O Brasil já tem empresas com tradição no setor e reconhecidas internacionalmente, como Helibrás, Avibrás e CBC. Mas a maioria é pequena, com menos de 40 funcionários, e tem poder financeiro limitado para competir globalmente. Segundo a Federação das Indústrias do Estado de São Paulo (Fiesp), só 10% das empresas que venderam ao Ministério da Defesa entre 2008 e 2010 fecharam negócios nos três anos seguidos, “expondo a inconstância das vendas mesmo para seu principal cliente, o Estado”, diz a entidade.
Decreto prevê conteúdo nacional
Ao aproximar essas empresas das empreiteiras, o governo quer criar grupos competitivos com fôlego para sobreviver diante das compras intermitentes das Forças Armadas. Assim, seria evitado que pequenas e promissoras empresas do setor fossem compradas por estrangeiras, como a AEL Sistemas, produtora de suprimentos de energia para satélites, vendida em 2001 para a israelense Elbit Systems.
— As empresas do setor são vulneráveis, porque o mercado é monopsônico: as vendas são só para nós e, quando elas vão exportar, dependem do aval do governo. É um problemaço, porque elas precisam sobreviver e eu compro pouco. Elas têm de partir para parcerias e dualidade (atendendo os setores militar e civil) — disse o general Aderico Visconte Pardi Mattioli, diretor do Departamento de Produtos de Defesa do ministério.
A primeira motivação das empresas para entrar no setor foi a indicação do governo de reaparelhamento das Forças Armadas no fim de 2008. Há hoje um orçamento de compras de R$ 70 bilhões até 2015 e outras dezenas de bilhões são previstas para até 2030.
A Odebrecht foi a primeira gigante a entrar no mercado em um contrato com a Marinha para, junto com a estatal Nuclep, construir o submarino nuclear brasileiro, orçado em R$ 9,6 bilhões. As obras já começaram em Itaguaí (RJ) e o valor envolvido despertou as concorrentes.

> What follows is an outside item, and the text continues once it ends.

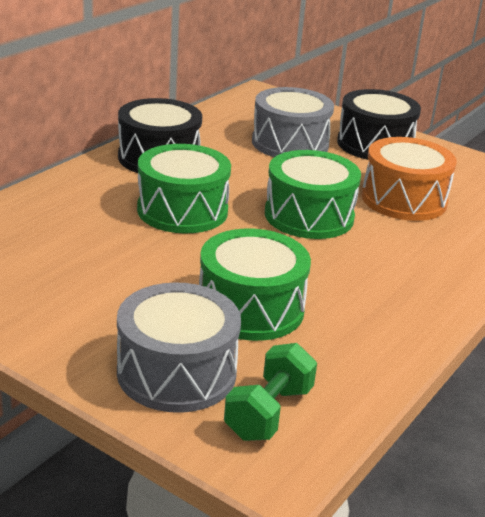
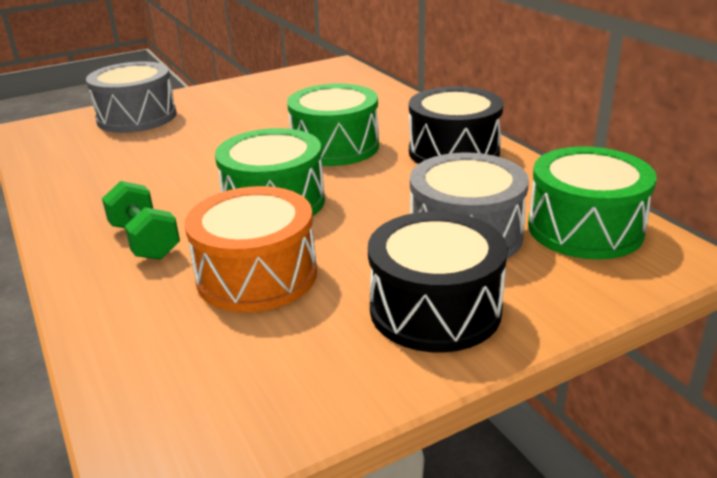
camera: 120 degrees right, 0 degrees up
green drum [199,229,311,341] -> green drum moved to [528,146,657,260]
green dumbbell [224,343,317,441] -> green dumbbell moved to [102,181,180,260]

Essas empresas estão de olho não só nas obras de engenharia civil, mas também na tecnologia adquirida pelo governo nessas compras e na possibilidade de replicá-la exportando. Por isso, as empresas têm feito parcerias com estrangeiros. A Andrade Gutierrez se associou ao grupo francês Thales e a Engevix se uniu à alemã ThyssenKrupp, enquanto as outras negociam, por exemplo, com BAE Systems, do Reino Unido, e Finmecanica, da Itália. Procuradas, nenhuma das empresas brasileiras atendeu a pedidos de entrevista e algumas se limitaram a confirmar suas ações no segmento.
Pela lei, o governo criou a Empresa Estratégica de Defesa (EED), que terá desoneração equivalente às estrangeiras do setor, além de acesso diferenciado a procedimentos de licitação pelo Ministério da Defesa. Segundo minuta de decreto a que O GLOBO teve acesso, que regulamenta a lei 12.958 e deve ser publicado nas próximas semanas, terão essas vantagens de atuar como “integradoras” das compras do governo empresas brasileiras ou consórcios liderados por grupo nacional. O decreto prevê, ainda, o meio de oferta de condições especiais de financiamento pelo governo, o que está na lei.

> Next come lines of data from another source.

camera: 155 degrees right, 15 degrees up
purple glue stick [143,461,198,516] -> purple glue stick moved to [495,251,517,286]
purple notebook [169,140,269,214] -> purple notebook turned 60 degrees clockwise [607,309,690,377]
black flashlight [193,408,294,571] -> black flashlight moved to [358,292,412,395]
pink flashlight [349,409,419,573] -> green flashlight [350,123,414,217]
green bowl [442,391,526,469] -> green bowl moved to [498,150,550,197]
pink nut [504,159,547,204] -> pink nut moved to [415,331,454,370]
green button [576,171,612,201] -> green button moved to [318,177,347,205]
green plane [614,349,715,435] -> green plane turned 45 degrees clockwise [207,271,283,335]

O texto prevê o chamado Termo de Licitação Especial, um procedimento mais ágil para as EEDs exigindo delas, por exemplo, percentuais mínimos de conteúdo nacional, comprovação de capacidade inovadora e condição financeira para ter crédito.
Pela Estratégia Nacional de Defesa, que previu em 2008 as diretrizes para a formação da indústria nacional, o governo indica que, fomentando a ação desses grandes conglomerados no setor, o Brasil pode criar grupos capazes de exportar o suficiente para aumentar a balança comercial no futuro. Países periféricos aos grandes produtores de armamento na Europa e nos EUA, como Índia e China, têm investido bilhões por ano em importações para defesa.

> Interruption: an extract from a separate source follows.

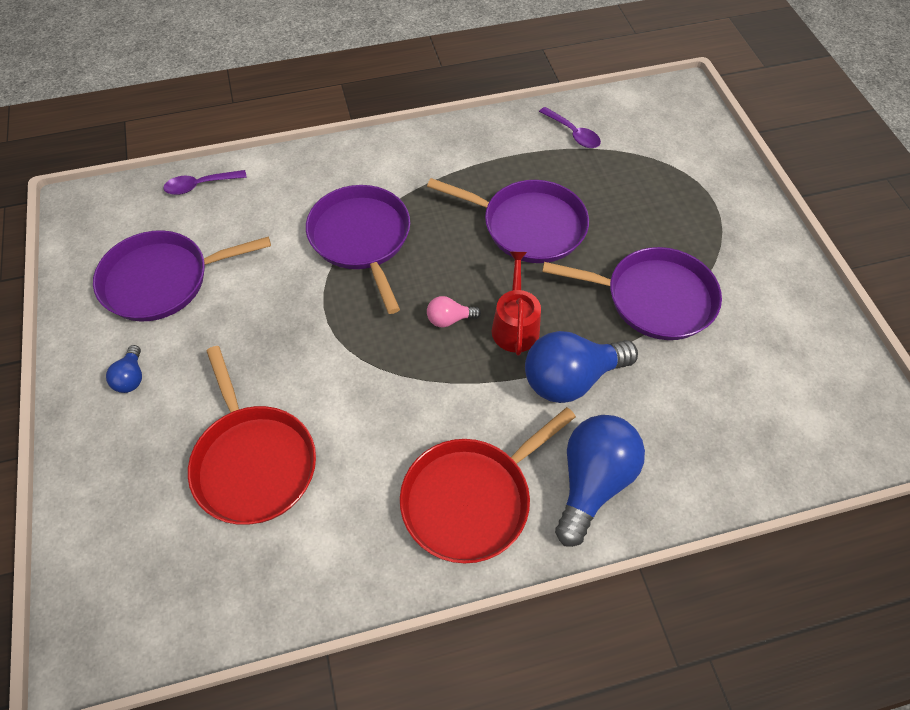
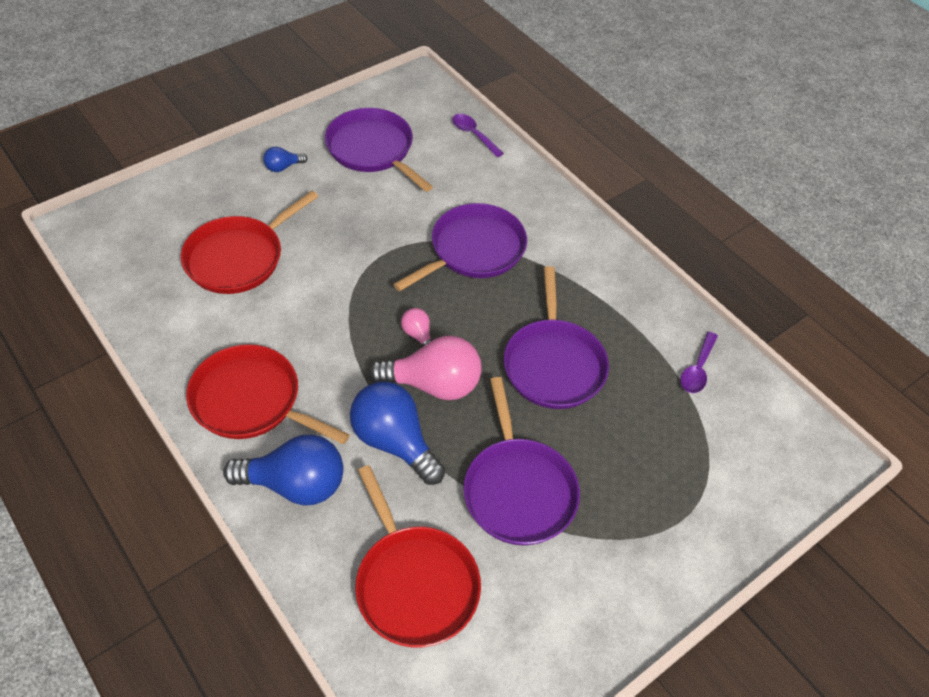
camera: 65 degrees right, 5 degrees down
red watering can [492,252,541,355] -> pink light bulb [369,336,482,400]
none -> red pan [355,465,481,647]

Segundo a Associação Brasileira das Indústrias de Materiais de Defesa e Segurança (Abimde), o país tem potencial para, em 2030, exportar US$ 7 bilhões e atender o equivalente a US$ 4,4 bilhões no mercado interno. Em 2009, exportamos US$ 1 bilhão e, as vendas internas foram de US$ 1,7 bilhão.
O almirante Carlos Afonso Pierantoni Gambôa, vice-presidente executivo da Abimde, disse que o Brasil já é reconhecido internacionalmente por nichos de excelência, como aviação, armas não letais e pistolas. Ele lembra que o movimento trazido agora pelo governo já ocorreu em outros países hoje relevantes no setor.
Falta consenso entre empresas do setor
A estratégia do governo para fortalecer a indústria nacional de defesa, porém, não é consensual entre as empresas brasileiras. Para Jairo Cândido, diretor do Departamento de Indústria de Defesa da Fiesp, o governo não deveria adquirir a tecnologia para só depois decidir como será incorporada à indústria nacional. Para ele, também é “perverso” pôr lado a lado empresas do setor e grandes empreiteiras, sem que elas escolham uma vocação específica para o segmento:
— Aquilo que deveria servir à soberania nacional está virando só oportunidade de negócios, mas não deveria se limitar a isso. Grandes empresas têm muito a contribuir e sou a favor do ingresso delas no setor, mas antes têm de dizer o que farão na área de defesa.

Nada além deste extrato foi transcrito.